Severe food allergies can be life-threatening, bringing an added risk to a child who already copes with other physical or developmental issues. Alison Bell, a Westchester mom of two, has had to find her own ways to cope. Her outgoing 5-year-old son, Kamren, has Down syndrome, as well as a severe peanut allergy.
"We call Kamren 'Curious George,'" Bell says. "He loves to explore."
However, Bell worries about her son's limited ability to speak up about his allergy. "He can't say to people: 'I'm allergic to peanuts.' He doesn't have those words yet," she says.
Looking for ways to help her son stay safe as he ventures out into new situations, Bell scoured the Internet until she found a comfortable medical I.D. bracelet her son can't remove. Food allergy information is always on Kamren's wrist, so he doesn't have to rely solely on verbal communication with those who may not know him well, such as a new caregiver.
Alerting others to food allergies is only part of the equation. Ruth Smith, founder and editor of the online resource "Best Allergy Sites," www.bestallergysites.com, has a 7-year-old son, J, with Asperger's syndrome, a condition marked by difficulty with social interaction. J also has peanut, tree nut, egg and sesame allergies.
"My son often felt left out during classroom birthday celebrations and other activities that involve food," Smith says. Teachers seated J at an isolated table to keep him away from unsafe foods. While this practice is commonly used for allergic kids, segregated seating caused Smith's son to feel even more distant from his classmates. Ultimately, Smith pushed for a policy that limits food in the classroom instead of isolating allergic kids. "J has benefited both socially and academically," she reports.
Food allergies may even clash with some therapies used for kids with certain developmental challenges. "We use food to help with sensory issues," says Kathy Ruffulo, vice president of Children's Services for Aspire, a Chicago-area nonprofit devoted to people with disabilities. "Plus, as a social tool, it's great to sit with a snack and have kids use their language skills."
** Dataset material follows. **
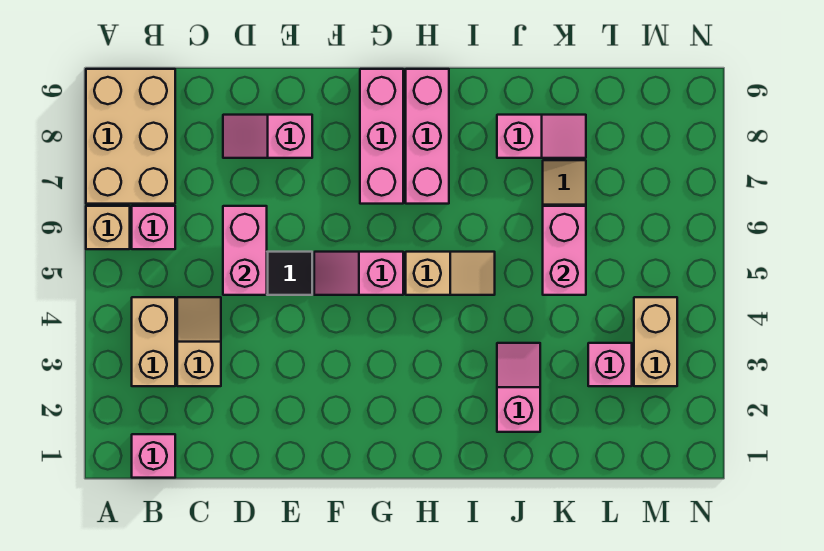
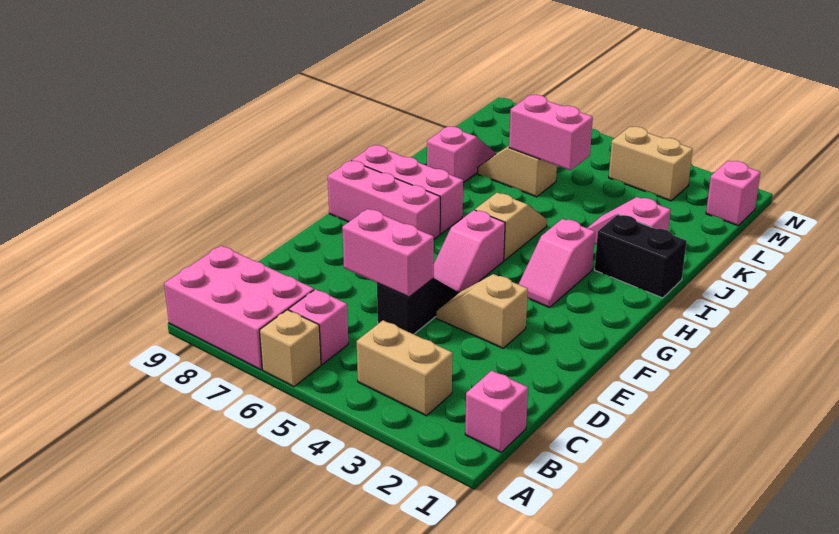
tan brick A7:B9 level 1 -> pink brick A7:B9 level 1
tan slope C3:C4 level 1 top 3 -> tan slope E3:E4 level 1 top 3
pink slope D8:E8 level 1 top E -> pink slope G3:H3 level 1 top H
none -> black brick I1:I2 level 1
pink brick L3 level 1 -> pink brick M1 level 1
Aspire has a peanut-free children's facility and asks parents if any food allergies or intolerances are present when enrolling kids in therapy groups.
Food intolerances, such as celiac disease, also pose challenges to kids like 6-year-old Ben Prine. A spunky kindergartner, Ben is on the autism spectrum and also has developmental disabilities. He was placed on a wheat-free, soy-free and casein-free diet by his doctor after it was discovered he suffered both physical and behavioral symptoms from certain foods.
"Changing Ben's diet was a big deal," says his mom, Barb Prine, an Elmhurst mother of two. "He wasn't diagnosed until he was 5, so it was hard for him to give up so many foods. It was a total lifestyle change." Barb and her husband, Doug, involve Ben in cooking and grocery shopping as a way to help him accept and enjoy his new eating regimen. They even found a gluten-free play dough recipe.
Life with food allergies and intolerances can be tough, and adding other special needs to the mix complicates things even further. However, with a parent's love and a little creativity, kids can thrive. "Ben loves to help bake banana bread, cookies and things that all kids enjoy," says Barb Prine. "We just find ways to make them free of the things he can't have."